Collar traders

Discussion in 'Options' started by luckyd1976, Oct 21, 2009.

  1. A collar is a relatively long term trade.
     
    #11     Oct 25, 2009
  2. Nice!

    101!
     
    #12     Oct 25, 2009

  3. A covered call and a short put are equivalent positions.

    Add a long put to each, and you get a collar equivalent to a put spread.

    You can go to voptions dot com and see visually that the collar and bull put spreads are equivalent posiitions.

    What are we missing?
     
    #13     Oct 25, 2009
  4. spindr0

    spindr0

    You're not missing anything, particularly from the poster you're questioning.
     
    #14     Oct 25, 2009
  5. Those people/sites regurgitate without thinking under the surface. There are many unseen things.

    I will not say everything. Let just give one case where things can go wrong.

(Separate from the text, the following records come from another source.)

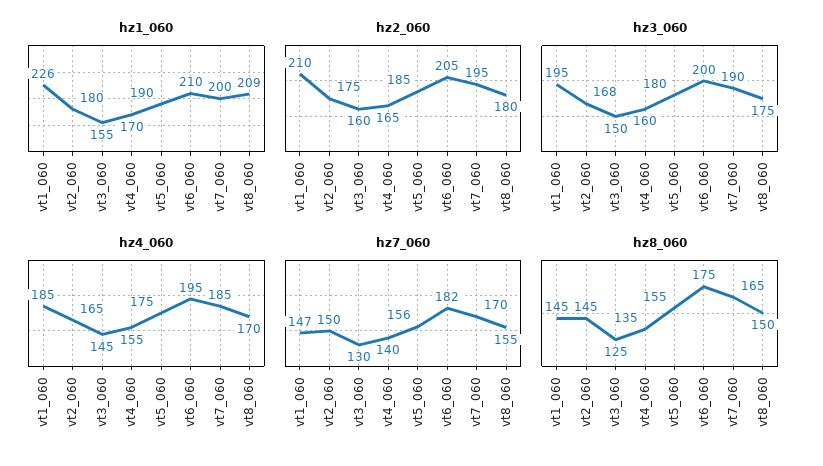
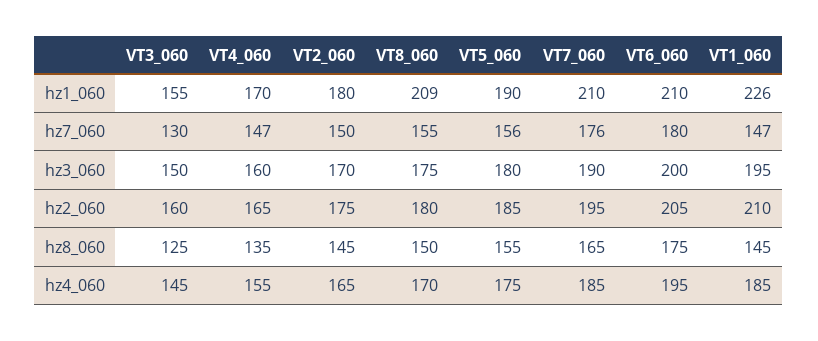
  {
    "hz1_060": {
      "vt1_060": 226,
      "vt2_060": 180,
      "vt3_060": 155,
      "vt4_060": 170,
      "vt5_060": 190,
      "vt6_060": 210,
-     "vt7_060": 200,
+     "vt7_060": 210,
      "vt8_060": 209
    },
    "hz2_060": {
      "vt1_060": 210,
      "vt2_060": 175,
      "vt3_060": 160,
      "vt4_060": 165,
      "vt5_060": 185,
      "vt6_060": 205,
      "vt7_060": 195,
      "vt8_060": 180
    },
    "hz3_060": {
      "vt1_060": 195,
-     "vt2_060": 168,
+     "vt2_060": 170,
      "vt3_060": 150,
      "vt4_060": 160,
      "vt5_060": 180,
      "vt6_060": 200,
      "vt7_060": 190,
      "vt8_060": 175
    },
    "hz4_060": {
      "vt1_060": 185,
      "vt2_060": 165,
      "vt3_060": 145,
      "vt4_060": 155,
      "vt5_060": 175,
      "vt6_060": 195,
      "vt7_060": 185,
      "vt8_060": 170
    },
    "hz7_060": {
      "vt1_060": 147,
      "vt2_060": 150,
      "vt3_060": 130,
-     "vt4_060": 140,
+     "vt4_060": 147,
      "vt5_060": 156,
-     "vt6_060": 182,
+     "vt6_060": 180,
-     "vt7_060": 170,
+     "vt7_060": 176,
      "vt8_060": 155
    },
    "hz8_060": {
      "vt1_060": 145,
      "vt2_060": 145,
      "vt3_060": 125,
      "vt4_060": 135,
      "vt5_060": 155,
      "vt6_060": 175,
      "vt7_060": 165,
      "vt8_060": 150
    }
  }

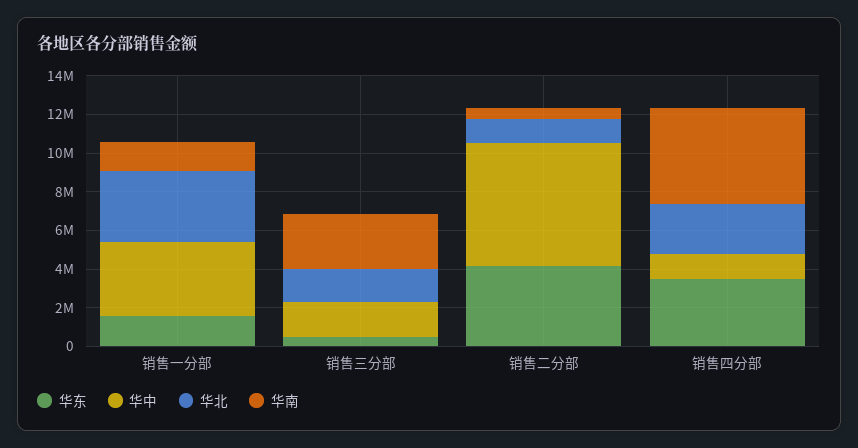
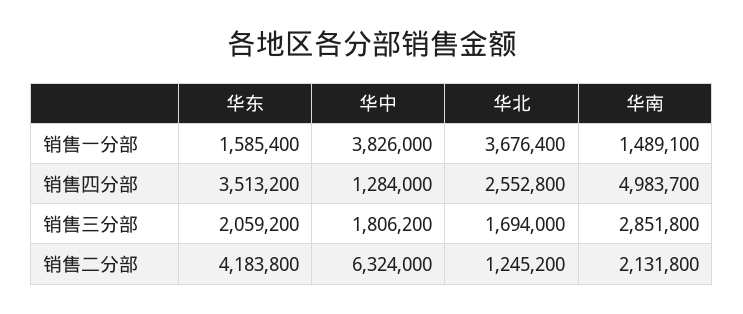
  {
    "华东": {
      "销售一分部": 1585400,
-     "销售三分部": 500000,
+     "销售三分部": 2059200,
      "销售二分部": 4183800,
      "销售四分部": 3513200
    },
    "华中": {
      "销售一分部": 3826000,
      "销售三分部": 1806200,
      "销售二分部": 6324000,
      "销售四分部": 1284000
    },
    "华北": {
      "销售一分部": 3676400,
      "销售三分部": 1694000,
      "销售二分部": 1245200,
      "销售四分部": 2552800
    },
    "华南": {
      "销售一分部": 1489100,
      "销售三分部": 2851800,
-     "销售二分部": 500000,
+     "销售二分部": 2131800,
      "销售四分部": 4983700
    }
  }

    Build an "equivalent" position with positive cost of carry (for instance positive interest rates, and you can increase time to see the point), then make a 50% gap down on your stock.

    Now reevaluate your position, and tell me if you notice anything, and which side you would like to be on in the "equivalent position"!


    In your calculator make option american.
     
    #15     Oct 26, 2009
  6. spindr0

    spindr0

    Now there's a lesson that you can bank on !

    From now on, everyone should trade the equivalent on all stocks that they expect to gap down 50 per cent !

    ROFL
     
    #16     Oct 26, 2009
  7. rft,
    I ran a RWASAS on a collar vs a spread for a $50 stock and a 50% drop in price, gap down, no chance for adjustment, and a close down of the trade.

    There are several ways of using equivalency.

    I decided to use a $100 net return and front month options as the common elements.

    The results are as follows:

    Collar trade size $5000, ($2500 margin)
    Time in trade, 1 month
    Net $100 (Short call-Long put)
    Max Risk $500 (45 strike put) (10% stock, or 20% of margin)
    Trade Loss at 50% drop in stock, $400 ($500-100)
    Trade activity, buy stock, sell call, buy put, put stock to put buyer


    Spread trade size $500 margin
    Time in trade, 1 month
    Net $100 (Short put-Long put, 5-pt spread)
    Max Risk $500 (100% of margin)
    Trade loss at 50% drop in stock, $400 ($500-100)
    Trade activity, sell spread

    What stands out for me is the smaller trade size for the spread and the trade activity is one element vs four with the collar.

    I understand the fact of 100% max loss of the spread, but that is factored in for me with the smaller up front trade size, so I could have 4 more spread positions on other stocks, considering margin.

    I dont buy stocks or do spreads on stocks just because of the risk of a major drop in price. I do spreads on ETFs. As has been said before by others, you have to avoid the max risk.
     
    #17     Oct 26, 2009
  8. wayneL

    wayneL

    This was a big argument on here some time ago with some of the clowns at "The Big O".

    You lose the up front cost of carry on the vertical. Depending on the life of the spread left if this happens, it's not a huge amount and only realized if the collar is exited.

    Also as Spindr0 points out, a 50% fall is not a high frequency event.

    Unless I already own the stock, I'll take the vertical spread thanks.